#### TASK BRIEF
Each line of data below must be printed exactly as written, with any pictures removed.

(Stored dataset items)

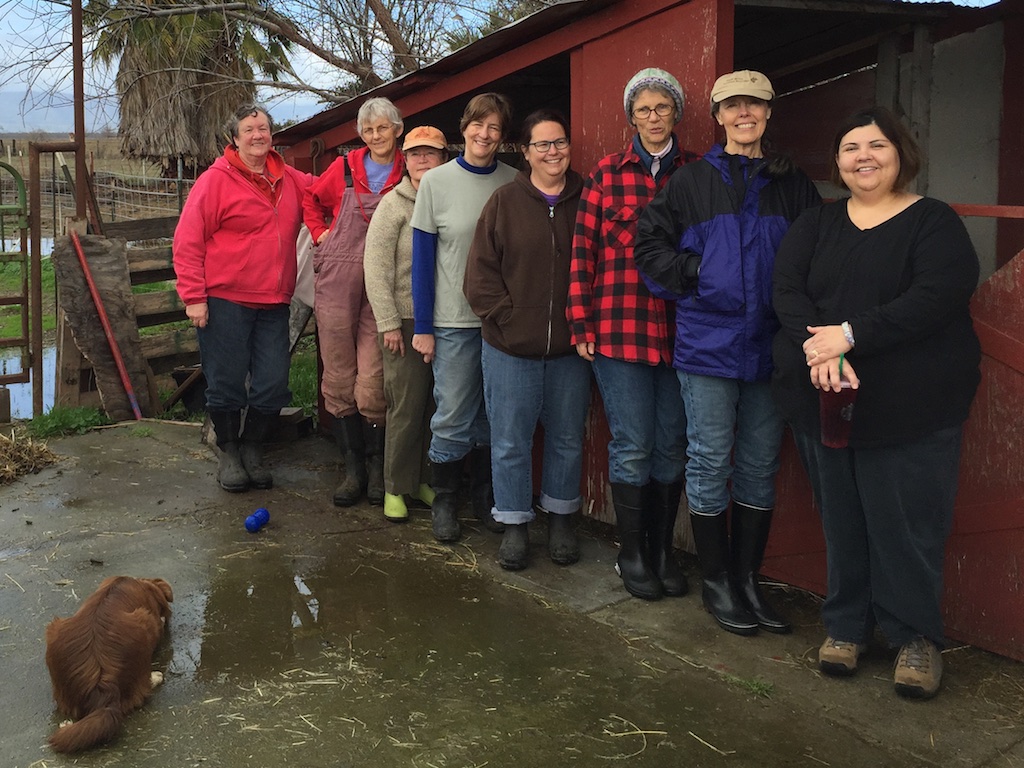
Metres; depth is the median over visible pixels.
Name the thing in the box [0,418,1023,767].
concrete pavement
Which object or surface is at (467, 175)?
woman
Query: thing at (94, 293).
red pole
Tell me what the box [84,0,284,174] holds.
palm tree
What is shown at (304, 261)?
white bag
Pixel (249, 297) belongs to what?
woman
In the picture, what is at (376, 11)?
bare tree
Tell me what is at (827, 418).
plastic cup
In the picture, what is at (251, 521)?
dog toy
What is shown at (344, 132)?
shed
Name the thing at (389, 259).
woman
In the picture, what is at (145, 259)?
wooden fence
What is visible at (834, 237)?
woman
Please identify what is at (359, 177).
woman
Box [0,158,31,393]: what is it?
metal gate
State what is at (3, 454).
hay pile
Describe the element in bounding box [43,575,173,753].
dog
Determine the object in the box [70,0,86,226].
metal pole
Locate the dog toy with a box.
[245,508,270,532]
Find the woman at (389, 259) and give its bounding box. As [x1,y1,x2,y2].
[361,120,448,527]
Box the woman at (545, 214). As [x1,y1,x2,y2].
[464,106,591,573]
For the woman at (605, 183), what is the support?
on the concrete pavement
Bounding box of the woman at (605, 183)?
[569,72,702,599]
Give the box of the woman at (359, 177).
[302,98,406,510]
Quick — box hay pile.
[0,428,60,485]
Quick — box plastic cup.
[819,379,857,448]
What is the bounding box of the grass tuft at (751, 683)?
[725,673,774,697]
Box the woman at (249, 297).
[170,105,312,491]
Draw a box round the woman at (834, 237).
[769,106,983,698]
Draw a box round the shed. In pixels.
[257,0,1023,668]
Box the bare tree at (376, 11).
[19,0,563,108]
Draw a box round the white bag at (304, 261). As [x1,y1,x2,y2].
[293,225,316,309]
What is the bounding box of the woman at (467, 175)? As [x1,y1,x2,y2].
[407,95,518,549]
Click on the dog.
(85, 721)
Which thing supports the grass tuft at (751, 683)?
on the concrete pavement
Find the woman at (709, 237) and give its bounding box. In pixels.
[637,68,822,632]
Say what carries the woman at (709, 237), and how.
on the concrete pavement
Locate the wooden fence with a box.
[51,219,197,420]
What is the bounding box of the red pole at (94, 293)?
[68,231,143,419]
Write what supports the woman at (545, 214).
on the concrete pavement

#### YOUR RESPONSE
Metres; depth is the median over visible pixels.
Name the thing in the box [0,418,1023,767].
concrete pavement
Which object or surface is at (467, 175)?
woman
Query: thing at (94, 293).
red pole
Tell me what the box [84,0,284,174] holds.
palm tree
What is shown at (304, 261)?
white bag
Pixel (249, 297) belongs to what?
woman
In the picture, what is at (376, 11)?
bare tree
Tell me what is at (827, 418).
plastic cup
In the picture, what is at (251, 521)?
dog toy
What is shown at (344, 132)?
shed
Name the thing at (389, 259).
woman
In the picture, what is at (145, 259)?
wooden fence
What is visible at (834, 237)?
woman
Please identify what is at (359, 177).
woman
Box [0,158,31,393]: what is it?
metal gate
State what is at (3, 454).
hay pile
Describe the element in bounding box [43,575,173,753].
dog
Determine the object in the box [70,0,86,226].
metal pole
Locate the dog toy with a box.
[245,508,270,532]
Find the woman at (389, 259) and give its bounding box. As [x1,y1,x2,y2].
[361,120,448,527]
Box the woman at (545, 214). As [x1,y1,x2,y2].
[464,106,591,573]
For the woman at (605, 183), what is the support?
on the concrete pavement
Bounding box of the woman at (605, 183)?
[569,72,702,599]
Give the box of the woman at (359, 177).
[302,98,406,510]
Quick — box hay pile.
[0,428,60,485]
Quick — box plastic cup.
[819,379,857,448]
What is the bounding box of the grass tuft at (751, 683)?
[725,673,774,697]
Box the woman at (249, 297).
[170,105,312,491]
Draw a box round the woman at (834, 237).
[769,106,983,698]
Draw a box round the shed. In pixels.
[257,0,1023,668]
Box the bare tree at (376, 11).
[19,0,563,108]
Draw a box round the white bag at (304, 261). As [x1,y1,x2,y2].
[293,225,316,309]
What is the bounding box of the woman at (467, 175)? As [x1,y1,x2,y2].
[407,95,518,549]
Click on the dog.
(85, 721)
Which thing supports the grass tuft at (751, 683)?
on the concrete pavement
Find the woman at (709, 237) and give its bounding box. In pixels.
[637,68,822,632]
Say what carries the woman at (709, 237), and how.
on the concrete pavement
Locate the wooden fence with a box.
[51,219,197,420]
What is the bounding box of the red pole at (94, 293)?
[68,231,143,419]
Write what supports the woman at (545, 214).
on the concrete pavement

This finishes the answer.